= Extracted records =

>>

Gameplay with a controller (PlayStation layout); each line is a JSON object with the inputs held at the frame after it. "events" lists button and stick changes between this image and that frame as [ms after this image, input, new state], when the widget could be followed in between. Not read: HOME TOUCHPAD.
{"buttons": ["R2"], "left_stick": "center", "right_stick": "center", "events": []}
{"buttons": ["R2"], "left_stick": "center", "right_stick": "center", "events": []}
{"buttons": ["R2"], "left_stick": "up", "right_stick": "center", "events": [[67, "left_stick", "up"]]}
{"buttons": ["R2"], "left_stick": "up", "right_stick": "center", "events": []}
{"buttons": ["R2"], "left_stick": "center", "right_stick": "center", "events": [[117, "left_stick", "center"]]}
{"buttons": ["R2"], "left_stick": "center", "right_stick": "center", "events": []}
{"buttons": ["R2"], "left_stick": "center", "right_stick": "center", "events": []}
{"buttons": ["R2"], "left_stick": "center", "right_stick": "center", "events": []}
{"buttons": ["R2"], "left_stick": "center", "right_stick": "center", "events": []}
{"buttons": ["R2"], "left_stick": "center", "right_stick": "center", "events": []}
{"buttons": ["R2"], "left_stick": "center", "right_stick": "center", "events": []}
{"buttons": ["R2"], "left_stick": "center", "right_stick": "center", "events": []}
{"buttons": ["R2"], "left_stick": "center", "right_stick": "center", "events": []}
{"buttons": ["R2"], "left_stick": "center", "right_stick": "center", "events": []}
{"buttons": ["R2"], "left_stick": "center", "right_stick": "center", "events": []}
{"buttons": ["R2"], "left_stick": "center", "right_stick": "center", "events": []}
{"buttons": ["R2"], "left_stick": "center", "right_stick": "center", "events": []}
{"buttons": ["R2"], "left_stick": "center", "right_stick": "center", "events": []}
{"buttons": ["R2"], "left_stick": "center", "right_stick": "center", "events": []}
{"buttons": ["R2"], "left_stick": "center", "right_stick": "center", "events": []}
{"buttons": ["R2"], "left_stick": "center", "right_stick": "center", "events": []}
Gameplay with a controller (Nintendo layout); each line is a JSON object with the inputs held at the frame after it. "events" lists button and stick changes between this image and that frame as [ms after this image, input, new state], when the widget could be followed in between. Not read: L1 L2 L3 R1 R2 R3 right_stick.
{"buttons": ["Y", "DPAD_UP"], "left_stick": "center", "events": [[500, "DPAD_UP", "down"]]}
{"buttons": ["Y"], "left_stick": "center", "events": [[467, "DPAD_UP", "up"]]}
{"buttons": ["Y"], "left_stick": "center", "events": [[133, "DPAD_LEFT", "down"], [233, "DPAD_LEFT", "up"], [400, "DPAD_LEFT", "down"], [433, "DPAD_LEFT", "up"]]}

<<

= Your objective =
All of the material should be written out again exactly.

= Your solution =
Gameplay with a controller (PlayStation layout); each line is a JSON object with the inputs held at the frame after it. "events" lists button and stick changes between this image and that frame as [ms after this image, input, new state], when the widget could be followed in between. Not read: HOME TOUCHPAD.
{"buttons": ["R2"], "left_stick": "center", "right_stick": "center", "events": []}
{"buttons": ["R2"], "left_stick": "center", "right_stick": "center", "events": []}
{"buttons": ["R2"], "left_stick": "up", "right_stick": "center", "events": [[67, "left_stick", "up"]]}
{"buttons": ["R2"], "left_stick": "up", "right_stick": "center", "events": []}
{"buttons": ["R2"], "left_stick": "center", "right_stick": "center", "events": [[117, "left_stick", "center"]]}
{"buttons": ["R2"], "left_stick": "center", "right_stick": "center", "events": []}
{"buttons": ["R2"], "left_stick": "center", "right_stick": "center", "events": []}
{"buttons": ["R2"], "left_stick": "center", "right_stick": "center", "events": []}
{"buttons": ["R2"], "left_stick": "center", "right_stick": "center", "events": []}
{"buttons": ["R2"], "left_stick": "center", "right_stick": "center", "events": []}
{"buttons": ["R2"], "left_stick": "center", "right_stick": "center", "events": []}
{"buttons": ["R2"], "left_stick": "center", "right_stick": "center", "events": []}
{"buttons": ["R2"], "left_stick": "center", "right_stick": "center", "events": []}
{"buttons": ["R2"], "left_stick": "center", "right_stick": "center", "events": []}
{"buttons": ["R2"], "left_stick": "center", "right_stick": "center", "events": []}
{"buttons": ["R2"], "left_stick": "center", "right_stick": "center", "events": []}
{"buttons": ["R2"], "left_stick": "center", "right_stick": "center", "events": []}
{"buttons": ["R2"], "left_stick": "center", "right_stick": "center", "events": []}
{"buttons": ["R2"], "left_stick": "center", "right_stick": "center", "events": []}
{"buttons": ["R2"], "left_stick": "center", "right_stick": "center", "events": []}
{"buttons": ["R2"], "left_stick": "center", "right_stick": "center", "events": []}
Gameplay with a controller (Nintendo layout); each line is a JSON object with the inputs held at the frame after it. "events" lists button and stick changes between this image and that frame as [ms after this image, input, new state], when the widget could be followed in between. Not read: L1 L2 L3 R1 R2 R3 right_stick.
{"buttons": ["Y", "DPAD_UP"], "left_stick": "center", "events": [[500, "DPAD_UP", "down"]]}
{"buttons": ["Y"], "left_stick": "center", "events": [[467, "DPAD_UP", "up"]]}
{"buttons": ["Y"], "left_stick": "center", "events": [[133, "DPAD_LEFT", "down"], [233, "DPAD_LEFT", "up"], [400, "DPAD_LEFT", "down"], [433, "DPAD_LEFT", "up"]]}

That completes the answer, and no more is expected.